Short sale is a better option for your credit score

By George Hauser
Published: Thursday, September 10th, 2009

There is much to know about the world of loans, debts and credit. It’s important to absorb as much information you can about what affects what, dipping your toes in the water, before actually jumping in. One of the most basic concepts you need to fully understand is the credit score and credit report.

The credit score is the numeric representation of your credit report. The higher score you have, the more attractive you’d be among creditors and lenders. But apart from that, credit score also has impacts on insurance application, and even employment. As mentioned, the fluctuations in your credit score are caused by the information you put into your credit report.

There are many things in a credit report. Everything in it affects your credit score. This means that if you want to raise your credit score, there are many actions you should consider taking and at the same time avoiding. The bottom line lies on good credit management skills. But apart from the obvious, a credit score advise is to know the impacts of foreclosures and short sales on your credit report.

A foreclosure is a legal process that you go through with the bank. If you no longer can pay your debts, you legally allow the bank to take possession of and sell your mortgaged property. This is recorded on your credit report and stays there for seven to ten long years. And of course, the length of time before you get into foreclosure, or the length of time you were not able to fulfill your obligations to your creditor, are also recorded on your credit report.

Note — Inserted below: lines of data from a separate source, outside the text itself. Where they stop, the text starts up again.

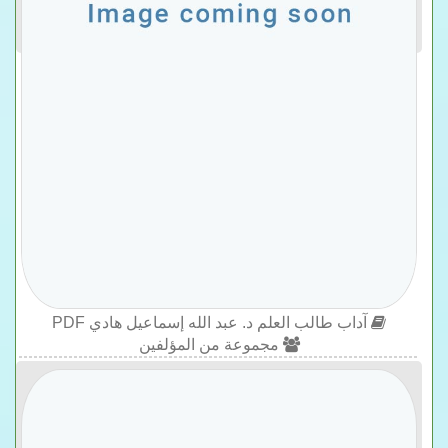
آداب طالب العلم د. عبد الله إسماعيل هادي PDF
مجموعة من المؤلفين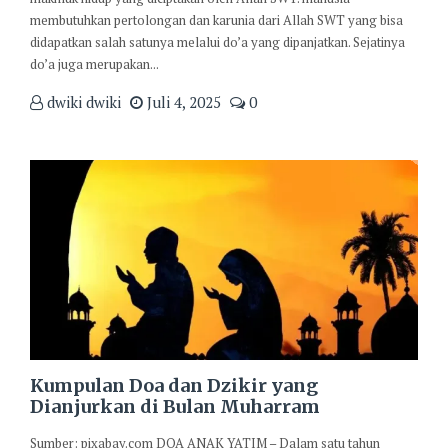
membutuhkan pertolongan dan karunia dari Allah SWT yang bisa
didapatkan salah satunya melalui do’a yang dipanjatkan. Sejatinya
do’a juga merupakan...
dwiki dwiki
Juli 4, 2025
0
Kumpulan Doa dan Dzikir yang
Dianjurkan di Bulan Muharram
Sumber: pixabay.com DOA ANAK YATIM – Dalam satu tahun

Foreclosure is different from a short sale. The latter is selling your mortgaged property less than its loan balance. And this will not be permitted by most lenders that easily. Both have their own pros and cons, but they nonetheless affect your credit scores. Helpful credit score advise is to avoid both circumstances as much as possible and stick with the good old credit responsibility.

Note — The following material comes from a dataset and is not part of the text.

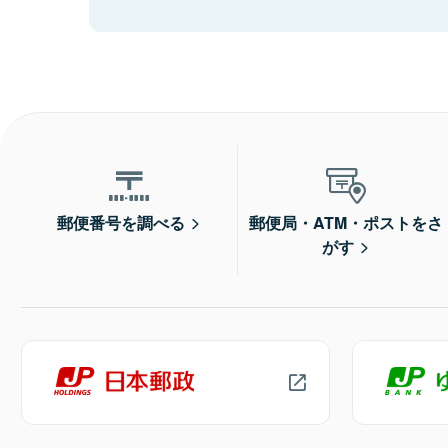
郵便番号を調べる
郵便局・ATM・ポストをさ
がす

However, when you do find yourself in the painful situation of having to choose whether to foreclose or do a short sale, here are helpful credit score advise that would make the pain a little more bearable for your credit score.

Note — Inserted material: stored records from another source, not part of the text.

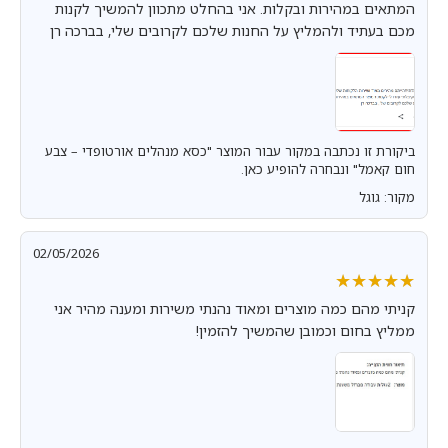
המתאים במהירות ובקלות. אני בהחלט מתכוון להמשיך לקנות
מכם בעתיד ולהמליץ על החנות שלכם לקרובים שלי, בברכה רן
ביקורת זו נכתבה במקור עבור המוצר "כסא מנהלים אורטופדי – צבע
חום קאמל" ונבחרה להופיע כאן.
מקור: גוגל
02/05/2026
★★★★★
★★★★★
קניתי מהם כמה מוצרים ומאוד נהנתי משירות ומענה מהיר אני
ממליץ בחום וכמובן שהמשיך להזמין!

Experts say that if you should, go with alternatives to foreclosure when you find yourself in a tangle in paying debts. This is primarily because foreclosures can greatly reduce your credit score; that is from 175 to 300 points. Though there are more difficulties in having a short sale, there are still ways you can have it over a foreclosure. One is to negotiate with your lender without missing any of your payments and to ask the lender to report the sale as “paid in full”. Also, remember that there are also qualifications for a short sale.

These include: the decline of the property’s market value, the mortgage is in or near its default status, you have fallen on hard times like unemployment, divorce, or bankruptcy, and the lat is your lack of assets.